Sinn Fein TD for Cork North Central Thomas Gould has called on the Minister for Housing to issue an urgent statement outlining his plan to reform the Vacant Site Levy.
Deputy Gould’s comments come after figures published by the Parliamentary Budget Office show that only four local authorities reported collecting revenue under the levy in 2020.
Teachta Gould said:
“The Vacant Site Levy (VSL) was brought in to encourage landowners to utilise their empty land and build houses. It would appear that it is failing miserably in this attempt. As of the end of 2019, only 17 of 31 local authorities had active vacant site registers.
“The VSL is determined at 7% of the market value of a site. Only four local authorities reported collecting revenue under the levy in 2020 and again, only four reported the same in 2019. The levies collected were nowhere near the site value. Cork City Council have collected just under €21,875 to date in 2020, with vacant sites of an estimated market value of €27 million – this represents only 0.08% of their value.

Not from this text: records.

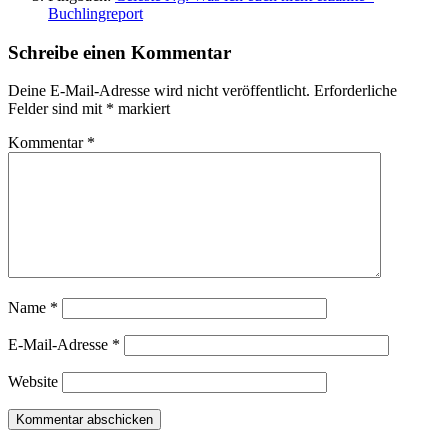
Buchlingreport
Schreibe einen Kommentar
Deine E-Mail-Adresse wird nicht veröffentlicht.
Erforderliche
Felder sind mit
*
markiert
Kommentar
*
Name
*
E-Mail-Adresse
*
Website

“Thirteen local authorities responded with an estimated number of houses that could be built on their vacant sites. They estimated that 14,995 houses could be built. Given that eighteen local authorities didn’t respond, this is a shocking figure. At the end of 2019, there were 501 people on the social housing waiting list in Sligo, for example. The local authority estimated that 1,487 houses could be built on vacant sites in the county. Building on even one third of these sites could meet Sligo’s social housing need.

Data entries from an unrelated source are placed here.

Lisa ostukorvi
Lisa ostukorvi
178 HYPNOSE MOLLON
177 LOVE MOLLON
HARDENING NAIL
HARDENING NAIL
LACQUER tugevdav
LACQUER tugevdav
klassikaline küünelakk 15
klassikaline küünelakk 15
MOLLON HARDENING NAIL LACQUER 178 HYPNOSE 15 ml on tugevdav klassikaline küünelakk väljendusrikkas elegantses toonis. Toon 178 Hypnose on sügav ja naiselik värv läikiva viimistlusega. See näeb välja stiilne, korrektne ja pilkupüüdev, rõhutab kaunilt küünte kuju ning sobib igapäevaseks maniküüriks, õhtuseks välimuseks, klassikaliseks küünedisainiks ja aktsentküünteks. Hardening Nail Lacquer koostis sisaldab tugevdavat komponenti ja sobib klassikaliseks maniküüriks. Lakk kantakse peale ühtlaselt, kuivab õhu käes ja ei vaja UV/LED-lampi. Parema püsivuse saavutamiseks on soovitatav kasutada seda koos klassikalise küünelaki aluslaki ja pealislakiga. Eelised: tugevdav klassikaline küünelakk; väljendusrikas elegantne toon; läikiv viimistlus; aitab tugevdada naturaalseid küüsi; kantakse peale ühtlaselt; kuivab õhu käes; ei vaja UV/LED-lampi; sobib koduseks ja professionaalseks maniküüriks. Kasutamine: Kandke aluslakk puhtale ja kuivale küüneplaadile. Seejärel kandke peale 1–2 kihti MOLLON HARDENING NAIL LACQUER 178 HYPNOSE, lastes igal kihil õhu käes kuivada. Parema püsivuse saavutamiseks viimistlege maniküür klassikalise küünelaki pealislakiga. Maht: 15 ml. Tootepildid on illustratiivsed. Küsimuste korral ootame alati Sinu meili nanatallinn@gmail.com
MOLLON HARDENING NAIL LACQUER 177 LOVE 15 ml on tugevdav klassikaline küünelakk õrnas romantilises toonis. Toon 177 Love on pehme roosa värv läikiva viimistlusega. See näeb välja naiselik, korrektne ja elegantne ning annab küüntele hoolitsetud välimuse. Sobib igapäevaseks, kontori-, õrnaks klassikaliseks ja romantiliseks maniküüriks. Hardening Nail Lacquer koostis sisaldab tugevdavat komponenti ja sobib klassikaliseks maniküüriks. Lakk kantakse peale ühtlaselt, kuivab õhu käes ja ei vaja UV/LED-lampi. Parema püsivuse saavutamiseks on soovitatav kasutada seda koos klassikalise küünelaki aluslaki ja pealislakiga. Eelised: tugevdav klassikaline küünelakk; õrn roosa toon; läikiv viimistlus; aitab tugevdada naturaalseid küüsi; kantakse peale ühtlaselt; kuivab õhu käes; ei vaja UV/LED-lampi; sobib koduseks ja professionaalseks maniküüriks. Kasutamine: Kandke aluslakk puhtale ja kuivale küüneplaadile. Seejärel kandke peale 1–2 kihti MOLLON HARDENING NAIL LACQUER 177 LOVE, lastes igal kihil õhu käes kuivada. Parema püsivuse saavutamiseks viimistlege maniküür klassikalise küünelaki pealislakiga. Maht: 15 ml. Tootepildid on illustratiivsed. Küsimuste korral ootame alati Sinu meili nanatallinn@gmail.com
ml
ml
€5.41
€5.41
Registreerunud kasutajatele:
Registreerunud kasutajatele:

“Local authorities have raised many concerns about the Vacant Site Levy including confusion in determining vacancy. What is clear is that this is not working and that something needs to be urgently done to ensure that sites are not left sitting idle while people wait for homes.
“The Minister for Housing needs to respond to this report and publish a strategy to ensure that we see homes for workers and families built on vacant sites.”